# Assignment
Exact copies of all entries are expected.

# Records provided
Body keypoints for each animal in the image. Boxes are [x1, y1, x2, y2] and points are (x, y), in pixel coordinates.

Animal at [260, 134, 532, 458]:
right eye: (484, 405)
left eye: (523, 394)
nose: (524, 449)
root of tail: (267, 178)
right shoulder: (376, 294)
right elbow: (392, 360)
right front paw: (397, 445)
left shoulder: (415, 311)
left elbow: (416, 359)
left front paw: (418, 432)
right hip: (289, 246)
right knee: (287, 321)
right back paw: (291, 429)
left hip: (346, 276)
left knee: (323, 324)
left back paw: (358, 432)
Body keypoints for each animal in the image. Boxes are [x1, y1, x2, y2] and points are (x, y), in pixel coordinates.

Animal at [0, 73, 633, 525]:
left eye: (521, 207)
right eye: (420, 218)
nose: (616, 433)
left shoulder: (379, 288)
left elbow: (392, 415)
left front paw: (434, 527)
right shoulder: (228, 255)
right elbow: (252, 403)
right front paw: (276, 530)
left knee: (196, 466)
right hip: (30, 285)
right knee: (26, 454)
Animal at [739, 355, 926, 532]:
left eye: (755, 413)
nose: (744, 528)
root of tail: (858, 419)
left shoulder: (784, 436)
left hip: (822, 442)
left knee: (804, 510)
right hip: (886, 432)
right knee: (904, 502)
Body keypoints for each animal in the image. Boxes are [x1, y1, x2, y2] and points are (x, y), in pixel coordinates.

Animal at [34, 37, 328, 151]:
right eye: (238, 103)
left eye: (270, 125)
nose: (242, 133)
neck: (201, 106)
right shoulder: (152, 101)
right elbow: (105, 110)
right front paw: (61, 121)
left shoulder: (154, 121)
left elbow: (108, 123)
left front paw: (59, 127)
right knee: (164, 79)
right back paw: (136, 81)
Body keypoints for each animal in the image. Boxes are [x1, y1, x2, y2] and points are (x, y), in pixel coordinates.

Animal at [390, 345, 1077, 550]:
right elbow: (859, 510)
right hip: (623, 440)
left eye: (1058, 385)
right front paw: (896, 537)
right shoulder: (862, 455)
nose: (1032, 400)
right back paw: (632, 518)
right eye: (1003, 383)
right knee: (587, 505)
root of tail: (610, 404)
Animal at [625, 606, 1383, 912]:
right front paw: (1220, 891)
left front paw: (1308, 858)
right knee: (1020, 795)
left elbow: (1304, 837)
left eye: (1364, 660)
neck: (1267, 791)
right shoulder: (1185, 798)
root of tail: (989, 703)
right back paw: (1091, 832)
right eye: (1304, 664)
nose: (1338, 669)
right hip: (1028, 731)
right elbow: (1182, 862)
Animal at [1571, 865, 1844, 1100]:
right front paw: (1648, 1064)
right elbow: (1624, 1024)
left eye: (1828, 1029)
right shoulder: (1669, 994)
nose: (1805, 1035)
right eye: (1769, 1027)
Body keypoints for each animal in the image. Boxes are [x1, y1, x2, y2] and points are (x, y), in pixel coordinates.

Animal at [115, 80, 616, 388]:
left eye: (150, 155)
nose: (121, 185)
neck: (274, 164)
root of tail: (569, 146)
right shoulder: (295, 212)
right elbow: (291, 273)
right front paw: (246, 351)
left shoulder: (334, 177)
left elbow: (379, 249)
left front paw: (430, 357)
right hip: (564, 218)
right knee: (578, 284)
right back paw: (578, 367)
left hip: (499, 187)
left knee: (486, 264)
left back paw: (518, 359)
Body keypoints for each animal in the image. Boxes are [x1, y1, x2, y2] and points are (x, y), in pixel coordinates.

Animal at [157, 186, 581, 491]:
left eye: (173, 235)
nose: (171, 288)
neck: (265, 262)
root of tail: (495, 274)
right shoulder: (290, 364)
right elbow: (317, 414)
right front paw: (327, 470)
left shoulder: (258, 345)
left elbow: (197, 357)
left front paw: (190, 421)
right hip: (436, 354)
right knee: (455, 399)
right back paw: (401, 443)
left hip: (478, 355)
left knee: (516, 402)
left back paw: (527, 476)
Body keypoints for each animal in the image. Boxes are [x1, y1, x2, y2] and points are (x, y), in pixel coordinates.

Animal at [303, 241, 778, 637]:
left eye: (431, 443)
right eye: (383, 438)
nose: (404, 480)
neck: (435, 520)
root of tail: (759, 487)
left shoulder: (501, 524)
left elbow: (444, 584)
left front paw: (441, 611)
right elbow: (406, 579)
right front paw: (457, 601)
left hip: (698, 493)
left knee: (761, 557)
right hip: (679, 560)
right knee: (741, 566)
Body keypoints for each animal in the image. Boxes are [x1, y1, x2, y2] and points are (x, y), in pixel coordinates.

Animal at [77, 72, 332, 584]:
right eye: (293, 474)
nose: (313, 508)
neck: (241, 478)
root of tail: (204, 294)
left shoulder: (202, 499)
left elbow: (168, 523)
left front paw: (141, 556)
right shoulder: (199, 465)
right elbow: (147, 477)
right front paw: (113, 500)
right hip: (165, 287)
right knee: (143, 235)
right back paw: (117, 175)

# Result below
Body keypoints for each animal in the image. Boxes are [x1, y1, x2, y2] and points are (x, y), in pixel coordinates.

Animal at [260, 134, 532, 458]:
right eye: (484, 405)
left eye: (523, 394)
nose: (524, 449)
root of tail: (267, 178)
right shoulder: (376, 294)
right elbow: (392, 360)
right front paw: (397, 445)
left shoulder: (415, 311)
left elbow: (416, 359)
left front paw: (418, 432)
right hip: (289, 246)
right knee: (287, 321)
right back paw: (291, 429)
left hip: (346, 276)
left knee: (323, 324)
left back paw: (358, 432)
Body keypoints for each animal in the image. Boxes are [x1, y1, x2, y2] and points are (x, y), in pixel coordinates.

Animal at [0, 73, 633, 525]:
left eye: (521, 207)
right eye: (420, 218)
nose: (616, 433)
left shoulder: (379, 288)
left elbow: (392, 415)
left front paw: (434, 527)
right shoulder: (228, 255)
right elbow: (252, 403)
right front paw: (276, 530)
left knee: (196, 466)
right hip: (30, 285)
right knee: (26, 454)
Animal at [739, 355, 926, 532]:
left eye: (755, 413)
nose: (744, 528)
root of tail: (858, 419)
left shoulder: (784, 436)
left hip: (822, 442)
left knee: (804, 510)
right hip: (886, 432)
right knee: (904, 502)
Body keypoints for each animal in the image. Boxes are [x1, y1, x2, y2] and points are (x, y), in pixel coordinates.

Animal at [34, 37, 328, 151]:
right eye: (238, 103)
left eye: (270, 125)
nose: (242, 133)
neck: (201, 106)
right shoulder: (152, 101)
right elbow: (105, 110)
right front paw: (61, 121)
left shoulder: (154, 121)
left elbow: (108, 123)
left front paw: (59, 127)
right knee: (164, 79)
right back paw: (136, 81)
Body keypoints for each animal in the image. Boxes are [x1, y1, x2, y2] and points are (x, y), in pixel coordinates.

Animal at [390, 345, 1077, 550]:
right elbow: (859, 510)
right hip: (623, 440)
left eye: (1058, 385)
right front paw: (896, 537)
right shoulder: (862, 455)
nose: (1032, 400)
right back paw: (632, 518)
right eye: (1003, 383)
right knee: (587, 505)
root of tail: (610, 404)
Animal at [625, 606, 1383, 912]:
right front paw: (1220, 891)
left front paw: (1308, 858)
right knee: (1020, 795)
left elbow: (1304, 837)
left eye: (1364, 660)
neck: (1267, 791)
right shoulder: (1185, 798)
root of tail: (989, 703)
right back paw: (1091, 832)
right eye: (1304, 664)
nose: (1338, 669)
right hip: (1028, 731)
right elbow: (1182, 862)
Animal at [1571, 865, 1844, 1100]:
right front paw: (1648, 1064)
right elbow: (1624, 1024)
left eye: (1828, 1029)
right shoulder: (1669, 994)
nose: (1805, 1035)
right eye: (1769, 1027)
Body keypoints for each animal in the image. Boxes are [x1, y1, x2, y2] and points are (x, y), in pixel coordinates.

Animal at [115, 80, 616, 388]:
left eye: (150, 155)
nose: (121, 185)
neck: (274, 164)
root of tail: (569, 146)
right shoulder: (295, 212)
right elbow: (291, 273)
right front paw: (246, 351)
left shoulder: (334, 177)
left elbow: (379, 249)
left front paw: (430, 357)
right hip: (564, 218)
right knee: (578, 284)
right back paw: (578, 367)
left hip: (499, 187)
left knee: (486, 264)
left back paw: (518, 359)
Body keypoints for each animal in the image. Boxes are [x1, y1, x2, y2] and points are (x, y), in pixel coordinates.

Animal at [157, 186, 581, 491]:
left eye: (173, 235)
nose: (171, 288)
neck: (265, 262)
root of tail: (495, 274)
right shoulder: (290, 364)
right elbow: (317, 414)
right front paw: (327, 470)
left shoulder: (258, 345)
left elbow: (197, 357)
left front paw: (190, 421)
right hip: (436, 354)
right knee: (455, 399)
right back paw: (401, 443)
left hip: (478, 355)
left knee: (516, 402)
left back paw: (527, 476)
Body keypoints for each animal in the image. Boxes are [x1, y1, x2, y2] and points are (x, y), in pixel coordinates.

Animal at [303, 241, 778, 637]:
left eye: (431, 443)
right eye: (383, 438)
nose: (404, 480)
neck: (435, 520)
root of tail: (759, 487)
left shoulder: (501, 524)
left elbow: (444, 584)
left front paw: (441, 611)
right elbow: (406, 579)
right front paw: (457, 601)
left hip: (698, 493)
left knee: (761, 557)
right hip: (679, 560)
right knee: (741, 566)
Body keypoints for each animal in the image. Boxes are [x1, y1, x2, y2] and points are (x, y), in pixel coordinates.

Animal at [77, 72, 332, 584]:
right eye: (293, 474)
nose: (313, 508)
neck: (241, 478)
root of tail: (204, 294)
left shoulder: (202, 499)
left elbow: (168, 523)
left front paw: (141, 556)
right shoulder: (199, 465)
right elbow: (147, 477)
right front paw: (113, 500)
right hip: (165, 287)
right knee: (143, 235)
right back paw: (117, 175)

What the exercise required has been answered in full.